Some of the characters are beautifully drawn – the chapter on Manolis, the elderly Greek man, brought tears to my eyes. Others, such as the Indian vet called Aisha, come across as a bit more cardboard.

Tsiolkas is trying to be all things to all men in this book. Unfortunately, that’s what lets it down. I found the female characters lacked much life. I just didn’t believe that Tsiolkas knows what it’s like to throw up with morning sickness – for the record, it is nothing like when you spew from a hangover.
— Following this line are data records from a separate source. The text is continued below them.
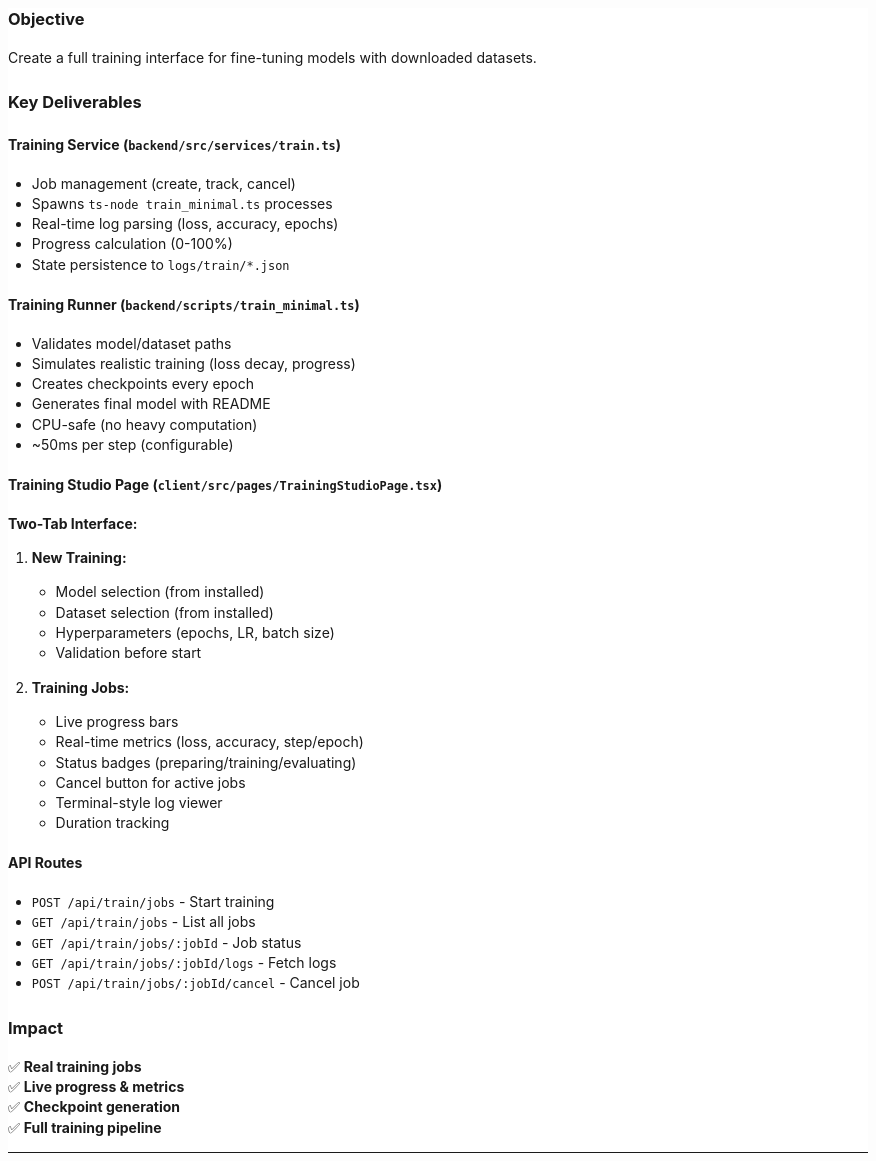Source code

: ### Objective
Create a full training interface for fine-tuning models with downloaded datasets.

### Key Deliverables

#### Training Service (`backend/src/services/train.ts`)
- Job management (create, track, cancel)
- Spawns `ts-node train_minimal.ts` processes
- Real-time log parsing (loss, accuracy, epochs)
- Progress calculation (0-100%)
- State persistence to `logs/train/*.json`

#### Training Runner (`backend/scripts/train_minimal.ts`)
- Validates model/dataset paths
- Simulates realistic training (loss decay, progress)
- Creates checkpoints every epoch
- Generates final model with README
- CPU-safe (no heavy computation)
- ~50ms per step (configurable)

#### Training Studio Page (`client/src/pages/TrainingStudioPage.tsx`)
**Two-Tab Interface:**
1. **New Training:**
   - Model selection (from installed)
   - Dataset selection (from installed)
   - Hyperparameters (epochs, LR, batch size)
   - Validation before start

2. **Training Jobs:**
   - Live progress bars
   - Real-time metrics (loss, accuracy, step/epoch)
   - Status badges (preparing/training/evaluating)
   - Cancel button for active jobs
   - Terminal-style log viewer
   - Duration tracking

#### API Routes
- `POST /api/train/jobs` - Start training
- `GET /api/train/jobs` - List all jobs
- `GET /api/train/jobs/:jobId` - Job status
- `GET /api/train/jobs/:jobId/logs` - Fetch logs
- `POST /api/train/jobs/:jobId/cancel` - Cancel job

### Impact
✅ **Real training jobs**  
✅ **Live progress & metrics**  
✅ **Checkpoint generation**  
✅ **Full training pipeline**

---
It’s more like you’ve eaten a bag of highlighter pens and 5 cent coins and now can’t stop belching.

I also found the sex scenes all very irritating and very much written with a gay male sensibility. By about page 300 I didn’t want to hear about any more thick cocks or fumbling for rubbers or thrusting anythings. Modelling safe sex is all very noble, but how many married couples in their early 40s rely on condoms for contraception? Come on, Christos, girls have this thing called The Pill. When you’re female, straight and monogamous (ish) the biggest thing on your mind isn’t STDs, it’s pregnancy, and you ain’t going to rely on your hubby’s fumbling for anything to protect you from that.

I think Tsiolkas writes beautiful Greek male first person narrative. His eye for pathos and tragedy and comedy and all those other Greek things is first class – as you’d expect! But he just doesn’t have the broadness of vision to write convincing female and Anglo characters. To read this book, you’d think there was hardly an Anglo to be seen in Melbourne’s north. An Aboriginal Muslim convert? It all seemed a little ponderous.

If this book was a person, it would be a multicultural officer in charge of diversity policies at Darebin Council attending her monthly Book Club meeting while wearing a beret and scribbling mysteriously in a moleskin notebook.

In a nutshell: a man slaps a bratty three year old at a backyard BBQ and repercussions multiply,

The Slap scores seven tasty chocolates out of a possible ten, but none of them are rare, expensive truffles.